14 août 2008
Sauce salade et terrasse parisienne
Coup de gueule du jour : la sauce salade en brasserie parisienne...
Calée en terrasse pour profiter du peu de soleil qu'il y avait au Père tranquille à Châtelet, je me suis vue servir une assiette pleine de sauce épa texture plâtre sur ma niçoise (à savoir qu'on ne voyait même pas la contenance de l'assiette sous la formidable coulée blanchâtre). Oui, bon, vous me direz qu'à Paris on mange plutôt des clubs ou bien des croques mais bon, la raison l'a emporté cette fois.
Alors pourquoi nous sert-on des sauces si lourdes et ingérables pour la digestion, là est la vraie question... Peu importe. Depuis, je me bagarre avec mon tube digestif pour essayer de passer à autre chose.
29 juin 2007
Le péril jaune dans nos palais
Disparition du bon nem...
Depuis quelques temps, nous avons été abreuvés de reportages décriant cette spécialité d'origine vietamienne qu'est le nem.

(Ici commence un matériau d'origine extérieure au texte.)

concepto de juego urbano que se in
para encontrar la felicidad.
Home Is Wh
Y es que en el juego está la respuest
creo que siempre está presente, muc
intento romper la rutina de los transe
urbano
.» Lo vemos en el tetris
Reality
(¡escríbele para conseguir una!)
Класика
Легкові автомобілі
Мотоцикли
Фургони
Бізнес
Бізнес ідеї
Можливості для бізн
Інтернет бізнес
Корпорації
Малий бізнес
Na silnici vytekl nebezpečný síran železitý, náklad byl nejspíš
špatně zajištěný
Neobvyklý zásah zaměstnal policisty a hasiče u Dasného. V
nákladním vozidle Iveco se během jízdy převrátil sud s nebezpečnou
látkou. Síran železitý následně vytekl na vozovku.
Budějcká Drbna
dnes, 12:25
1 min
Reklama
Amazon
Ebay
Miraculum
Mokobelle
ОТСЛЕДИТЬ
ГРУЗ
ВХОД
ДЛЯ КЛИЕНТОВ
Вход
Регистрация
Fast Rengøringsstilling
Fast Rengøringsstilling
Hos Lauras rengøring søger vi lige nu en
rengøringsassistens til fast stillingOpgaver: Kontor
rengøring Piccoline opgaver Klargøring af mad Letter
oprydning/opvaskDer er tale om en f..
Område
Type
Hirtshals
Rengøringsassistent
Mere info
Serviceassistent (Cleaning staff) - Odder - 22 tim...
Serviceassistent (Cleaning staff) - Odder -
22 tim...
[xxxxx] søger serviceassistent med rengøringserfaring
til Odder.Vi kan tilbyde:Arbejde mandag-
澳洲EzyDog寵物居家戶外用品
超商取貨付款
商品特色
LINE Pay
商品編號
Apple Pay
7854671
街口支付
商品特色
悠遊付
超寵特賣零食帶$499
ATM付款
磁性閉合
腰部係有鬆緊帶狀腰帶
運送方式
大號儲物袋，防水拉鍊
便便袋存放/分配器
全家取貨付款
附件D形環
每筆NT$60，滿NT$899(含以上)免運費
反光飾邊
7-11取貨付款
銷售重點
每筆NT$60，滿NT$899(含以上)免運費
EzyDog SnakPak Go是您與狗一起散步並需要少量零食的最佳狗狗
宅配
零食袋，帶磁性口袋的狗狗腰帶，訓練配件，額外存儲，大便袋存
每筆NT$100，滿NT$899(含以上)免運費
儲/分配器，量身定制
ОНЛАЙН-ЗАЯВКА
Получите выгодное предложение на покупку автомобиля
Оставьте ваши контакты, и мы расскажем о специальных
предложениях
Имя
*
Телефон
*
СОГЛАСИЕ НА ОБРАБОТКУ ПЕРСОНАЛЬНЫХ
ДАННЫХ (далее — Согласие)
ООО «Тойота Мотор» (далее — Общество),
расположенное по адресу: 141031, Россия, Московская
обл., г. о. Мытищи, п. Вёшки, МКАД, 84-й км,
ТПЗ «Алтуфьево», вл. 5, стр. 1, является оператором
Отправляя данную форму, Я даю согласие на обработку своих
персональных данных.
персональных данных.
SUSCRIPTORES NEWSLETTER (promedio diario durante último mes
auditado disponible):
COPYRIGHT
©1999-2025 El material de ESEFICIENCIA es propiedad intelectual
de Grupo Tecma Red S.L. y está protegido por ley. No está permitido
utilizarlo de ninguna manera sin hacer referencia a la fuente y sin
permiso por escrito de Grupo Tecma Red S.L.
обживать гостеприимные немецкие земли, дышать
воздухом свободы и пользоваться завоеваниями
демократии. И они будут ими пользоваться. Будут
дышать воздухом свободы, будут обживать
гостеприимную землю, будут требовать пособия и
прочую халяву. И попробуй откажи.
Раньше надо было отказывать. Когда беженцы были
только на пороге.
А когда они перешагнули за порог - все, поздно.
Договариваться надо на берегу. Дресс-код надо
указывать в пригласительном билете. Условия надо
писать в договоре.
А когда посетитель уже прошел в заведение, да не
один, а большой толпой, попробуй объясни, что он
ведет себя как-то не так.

Normal, on les voit partout : dans les restaurants chinois, japonais, laotiens... dans des restaurants, des petits boui-boui, des lieux de restauration rapide, des vendeurs sur les marchés... Finalement, à force d'en voir partout et nulle part des vraiment bons, on peut se demander de manière totalement légitime : "Qu'est-ce que le bon nem?"
(merci à www.culinotest.fr pour la photo)
Une recette ancestrale
On l'appelle également pâté ou rouleau impérial (à ne pas confondre avec le rouleau de printemps qui n'est pas frit et reste cru). On peut le choisir au poulet, au porc, au crabe, aux crevettes... La véritable recette impériale du nem se fait avec des germes de soja exclusivement, la carotte étant un ajout récent... de quelques siècles. On le sert avec de larges feuilles de scarole bien fraîches, de la menthe ou bien de la coriandre.
Pourquoi on n'est pas content?
Chercher un restaurant où le nem est frais (pour dire qu'il ne date pas de la friture de quelques jours) relève du parcours du combattant. Il faut souvent se promener de longues heures pour trouver un nem convenable. Personnellement, citadine parisienne, je ne me régale pas souvent. Trop secs, souvent avec un arrière-goût un peu amer (due à la mauvaise huile, ce qui compromet d'ailleurs la digestion), trop mous, insipides... bref, toute une litanie de complaintes sont possibles autour de ce petit rouleau qui n'est plus synonyme de bonheur.
On aimerait pourtant se régaler de ces subtiles saveurs vietnamiennes et pourtant... Cette recette devenue aujourd'hui non pas ringarde mais synonyme de "prise de risque alimentaire de haut niveau" ne nous promet pas un moment de plaisir.
Richesse nutritionnelle contre peu d'émotions
Nous avons omis d'évoquer la composition, par ailleurs de cet aliment. Alors tant qu'à faire...
Composition pour 100 grammes (merci doctissimo) :
| Protéines | 9,5 g |
| Glucides | 5,8 g |
| Lipides | 22,8 g |
| Total énergétique | 266,6 Kcal |
que l'on comparera au hot-dog avec deux saucisses par exemple :
Composition pour 100 grammes :
| Protéines | 9,6 g |
| Glucides | 26,5 g |
| Lipides | 15,6 g |
| Total énergétique | 284,5 Kcal |
ATTENTION ! Le nem se cache aussi dans la fameuse recette du bo-bun alors si vous pensez manger léger, eh bien c'est plus que raté !
Moralité, s'il y en a une :
Je suis à la recherche de restaurants qui savent redonner le plaisir du vrai nem alors n'hésitez pas !!!